I : oui, on mangeait constamment ensemble. Mon père travaillait de nuit en tant qu’aide-soignant à l’hôpital de Rambouillet. Quand il ne travaillait pas, on faisait un banquet pour profiter des instants qu’on a tous ensemble. On forme une famille hyper soudée.
Avec ta maman aussi ?
I : Ma maman, j’ai l’impression qu’elle avait compris des choses sur moi que je ne pouvais pas comprendre car je grandissais. J’ai toujours eu l’espace pour m’exprimer. À un moment, j’ai un peu tiré la couverture pour exprimer mes besoins, il m’en fallait encore plus et ils ont été là pour me le donner. Ma mère venait me chercher chez des amis, j’étais en robe de princesse, on rigolait, on regardait les rediff de comédies musicales, mes envies n’ont jamais été un sujet. Je remettais mon pantalon et mon col roulé puis on montait dans la voiture. Ça a pris une autre forme quand j’ai grandi. Au collège, je commençais à attirer mes parents dans des boutiques où il y avait des fringues que je trouvais cools. Au lycée, je commençais à mettre du vernis – carrément sur mon visage – et à découper mes tee-shirts, et à m’entourer le cou de tas de breloques, dont déjà des perles. Le vendredi, je quittais les cours à 15h, à 16h j’étais dans le train pour Montparnasse, j’y passais le week-end pour rentrer le lundi matin à 7h, boire un café jusqu’à 8h au café de l’époque à Montparnasse pour retourner en cours à 9h30. Je ne voyais pas mes parents du weekend. J’étais en première. J’avais besoin d’indépendance, pas de m’émanciper, mais de courir vers mes envies, vers une liberté. Je m’arrangeais j’avais des petits rendez-vous, car je faisais un peu de mannequinat. J’avais des copines qui habitaient déjà à Paris, je les appelais « je peux dormir chez toi ce weekend ? ». C’est là que j’ai commencé à sortir en boîte. Mes parents avaient un peu peur car j’étais encore un peu jeune.

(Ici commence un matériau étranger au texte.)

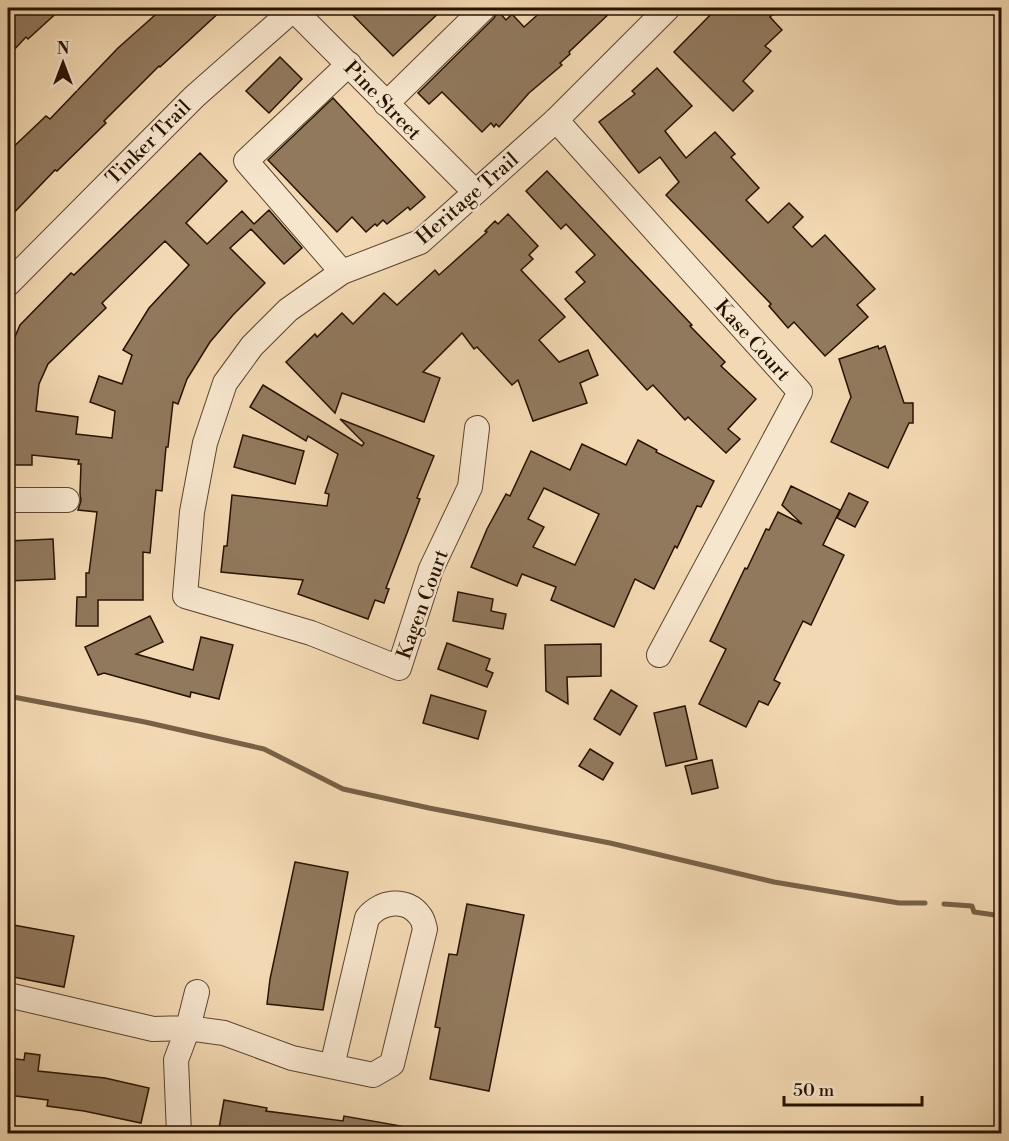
<svg xmlns="http://www.w3.org/2000/svg" width="1009" height="1141" font-family="'Libre Bodoni',serif">
	<rect width="100%" height="100%" fill="#f3d9b3"/>
	<filter id="stains"><feTurbulence type="fractalNoise" baseFrequency=".00333" numOctaves="4"/><feColorMatrix values="0 0 0 0 .2 0 0 0 0 .09 0 0 0 0 .02 0 0 0 .5 -.17"/></filter>
	<radialGradient id="worn" r=".72"><stop offset=".6" stop-color="#630" stop-opacity="0"/><stop offset="1" stop-color="#630" stop-opacity=".3"/></radialGradient>
	<g fill="none" stroke-linecap="round" stroke-linejoin="round">
		<g stroke="#786147" stroke-width="5">
			<path d="M8,696L145,722L264,749L343,789L429,808L610,843L774,882L899,903H925"/>
			<path d="M944,904L972,906L974,912L1002,916"/>
		</g>
	</g>
	<g fill="#91795d" stroke="#271200" stroke-width="1.5" fill-rule="evenodd">
		<path d="M19,8H62L28,39L26,37L8,56V18Z"/>
		<path d="M163,8H224L160,67L159,66L104,121L106,123L57,171L55,170L8,219V152L46,116L50,119L118,48Z"/>
		<path d="M346,8H444L393,56Z"/>
		<path d="M545,8H615L569,52L570,54L560,63L562,65L529,93L499,127L496,124L494,127L491,123L482,132L442,92L429,104L418,93L494,18L498,11L506,20L512,14L524,27Z"/>
		<path d="M717,8H780L770,17L782,30L765,46L771,51L743,81L753,91L733,111L674,52Z"/>
		<path d="M280,57L302,79L269,113L246,91Z"/>
		<path d="M657,68L692,106L665,131L686,158L715,132L735,154L731,157L759,188L746,200L768,223L789,203L803,217L793,227L812,247L825,235L875,289L857,305L868,317L825,356L794,322L788,328L769,306L771,304L666,195L679,182L660,157L639,173L599,122L635,94L632,91Z"/>
		<path d="M333,98L425,197L410,210L408,207L387,224L383,220L377,226L375,224L366,232L352,217L337,232L268,160Z"/>
		<path d="M200,153L227,181L186,223L207,244L242,211L254,224L269,210L302,248L284,264L251,229L230,248L265,283L233,315L210,342L187,379L178,404L173,402L168,447H166L162,491L156,490L150,553L143,552V600H98V626H76L77,597H86V573H89L97,512L78,510L81,501L80,493L81,464H78L79,460L32,455V465H8V353L20,325L71,273L74,275ZM165,241L189,265L149,308L123,350L132,355L122,384L99,376L90,402L115,411L112,438L76,434L78,417L36,411L39,384L48,364L106,308L102,303Z"/>
		<path d="M547,171L692,325L690,326L725,362L721,366L756,399L728,429L740,439L726,453L688,417L685,420L653,385L647,390L565,299L585,282L576,272L595,255L566,224L561,229L526,191Z"/>
		<path d="M508,214L538,246L529,255L533,259L521,270L565,317L539,340L559,362L588,350L598,375L580,383L587,403L533,421L518,380L512,385L477,347L474,349L462,333L423,372L440,378L424,422L342,393L335,413L286,362L315,334L317,337L342,313L353,324L384,293L397,305L435,270L439,275L487,232L485,231L495,221L498,224Z"/>
		<path d="M878,346L879,349L885,346L904,403H913V423H909L888,468L831,442L851,397L839,359Z"/>
		<path d="M263,385L362,446L364,443L340,419L434,456L417,498L420,499L386,588L389,589L384,603L375,600L368,619L298,594L303,580L221,572L224,546H227L232,495L327,506L329,494L325,493L338,454L308,436L306,441L250,407Z"/>
		<path d="M243,435L304,451L295,484L234,467Z"/>
		<path d="M638,440L657,450L656,452L714,481L701,507L697,506L677,548L675,546L654,589L635,579L614,627L551,600L556,587L522,574L517,586L471,567L487,529L506,494L510,496L531,451L570,470L582,444L626,465ZM544,488L599,514L575,565L533,547L544,527L528,519Z"/>
		<path d="M791,486L840,510L823,545L844,555L811,625L803,621L774,680L780,683L768,705L759,701L746,727L699,704L726,649L710,641L745,568L747,569L766,529L769,530L778,512L802,524L782,505Z"/>
		<path d="M849,493L868,502L855,527L837,518Z"/>
		<path d="M53,539L55,579L8,581V541Z"/>
		<path d="M458,592L493,599L491,611L506,614L503,629L453,621Z"/>
		<path d="M150,616L163,642L136,654L193,670L201,637L233,645L219,699L191,692L190,697L104,673L98,675L85,647Z"/>
		<path d="M447,643L490,659L486,670L493,673L487,687L438,669Z"/>
		<path d="M601,644V676L567,677L568,704L546,691L545,645Z"/>
		<path d="M611,690L637,706L620,735L594,719Z"/>
		<path d="M431,695L486,711L478,739L423,723Z"/>
		<path d="M685,706L697,759L666,766L654,713Z"/>
		<path d="M590,749L613,763L603,780L579,766Z"/>
		<path d="M712,760L718,788L692,794L685,766Z"/>
		<path d="M295,862L348,872L323,1010L267,1004L270,979Z"/>
		<path d="M467,904L524,915L489,1091L430,1079L440,1028L435,1027L449,954L457,955Z"/>
		<path d="M8,924L74,936L64,987L8,976Z"/>
		<path d="M25,1053L40,1055L38,1071L105,1078L149,1088L141,1123L84,1111L47,1106L48,1100L8,1095V1058L24,1060Z"/>
		<path d="M224,1100L267,1108L266,1111L343,1121L344,1116L401,1126L400,1134H218Z"/>
	</g>
	<g fill="none" stroke-linecap="round" stroke-linejoin="round">
		<defs>
			<g id="minor">
				<path d="M292,8L475,192"/>
				<path d="M386,104L484,8"/>
				<path d="M556,120L800,392L659,655"/>
				<path d="M342,272L246,161L349,64"/>
				<path d="M8,284L194,97L295,8"/>
				<path d="M477,428L470,487L431,569L399,668L311,633L185,596L192,512L205,443L225,383L252,346L288,310L342,272L420,242L556,120L668,8"/>
				<path d="M8,500H67"/>
				<path d="M8,995L153,1029L188,1028L197,992"/>
				<path d="M179,1134L176,1060L188,1028L224,1033L292,1058L373,1075L392,1064L425,929C424,925 423,919 420,916C407,897 380,901 367,918L332,1066"/>
			</g>
		</defs>
		<use href="#minor" stroke="#5a442d" stroke-width="26"/>
		<use href="#minor" stroke="#f7e6ce" stroke-width="24"/>
	</g>
	<g text-anchor="middle" stroke-width="4.5" stroke-linejoin="round" paint-order="stroke">
		<g font-size="20" fill="#271200" stroke="#f7e6ce">
			<text transform="translate(383 100) rotate(46)" y="7">Pine Street</text>
			<text transform="translate(148 142) rotate(-45)" y="7">Tinker Trail</text>
			<text transform="translate(467 198) rotate(-41)" y="7">Heritage Trail</text>
			<text transform="translate(753 340) rotate(48)" y="7">Kase Court</text>
			<text transform="translate(422 604) rotate(-70)" y="7">Kagen Court</text>
		</g>
	</g>
	<rect width="1009" height="1141" fill="none" stroke="#f3d9b3" stroke-width="30"/>
	<rect x="9" y="9" width="991" height="1123" fill="none" stroke="#271200" stroke-width="3"/>
	<rect x="15" y="15" width="979" height="1111" fill="none" stroke="#271200" stroke-width="1.5"/>
	<g transform="translate(63 63)" stroke="#f7e6ce" stroke-width="4.5" paint-order="stroke">
	<path d="M0-4.5L10 22L0 15L-10 22Z" fill="#271200"/>
	<text y="-9" font-size="16" font-weight="bold" text-anchor="middle" fill="#271200">N</text>
	</g>
	<path d="M784 1096v9h138v-9" fill="none" stroke="#271200" stroke-width="3"/>
	<text x="793" y="1096" font-size="18" fill="#271200" stroke="#f7e6ce" stroke-width="4.5" paint-order="stroke">50 m</text>
	<rect width="100%" height="100%" filter="url(#stains)"/>
	<rect width="100%" height="100%" fill="url(#worn)"/>
</svg>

C’est à ce moment-là que tu as commencé le mannequinat ?
I : J’ai le souvenir de mon tout premier shooting, c’est ma sœur qui me l’a offert pour mon anniversaire, avec une amie à elle photographe qui s’appelait Stéphanie Lochin. Je m’en souviens car elle est encore créditée sur les photos (rires). Fin collège, j’ai signé chez Frimousse. Il y avait de temps en temps des annonces de casting, donc le mercredi après-midi, mes parents m’emmenaient faire des aller-retours à Paris. J’étais tout content. J’ai toujours fait quand ça vient, et attendu quand ça part.
Tu avais envie de faire ça car des gens que tu admirais le faisaient ?
I : j’ai eu envie dans le rapport à la mise en scène. J’ai toujours voulu être acteur. Ce que j’aime dans le mannequinat quand ça se présente, c’est de pouvoir répondre à la vision d’un créateur ou d’un styliste. Tout ce que j’aime faire aujourd’hui, c’est être au service d’une équipe édito, là où dans le jeu au cinéma ou au théâtre, ça pourrait être une composition de personnages, dans un truc hyper interne. Dans le mannequinat, c’est rigolo de jouer avec soi, parce que c’est simplement visuel. Les deux me parlent. Aujourd’hui, j’aime bien créer des petites équipes avec des copines maquilleuses et stylistes pour créer une sorte d’idée de temps en temps pour s’amuser avec les fringues et tout ce qu’offrent les paramètres qui vont avec , de l’image, de la lumière, du maquillage, des cheveux, comme je le fais là (rires).

Ça te permettait de gagner de l’argent ado ?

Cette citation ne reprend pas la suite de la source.